### EXERCISE AIM:
Reproduce the text from the material below line for line, and leave the pictures out of your answer.

### THE INPUT:
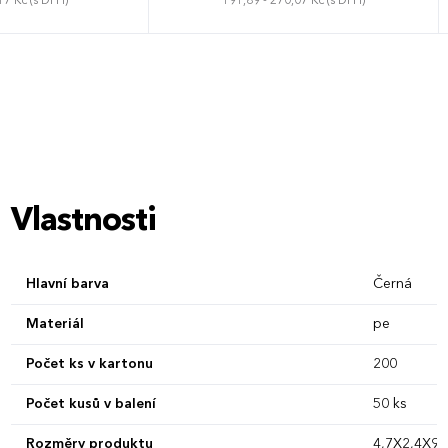
17 Kč (s DPH)
191,89 - 270,07 Kč (s DPH)
Vlastnosti
Hlavní barva
Černá
Materiál
pe
Počet ks v kartonu
200
Počet kusů v balení
50 ks
Rozměry produktu
4,7X2,4X9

### ANSWER BOX:
17 Kč (s DPH)
191,89 - 270,07 Kč (s DPH)
Vlastnosti
Hlavní barva
Černá
Materiál
pe
Počet ks v kartonu
200
Počet kusů v balení
50 ks
Rozměry produktu
4,7X2,4X9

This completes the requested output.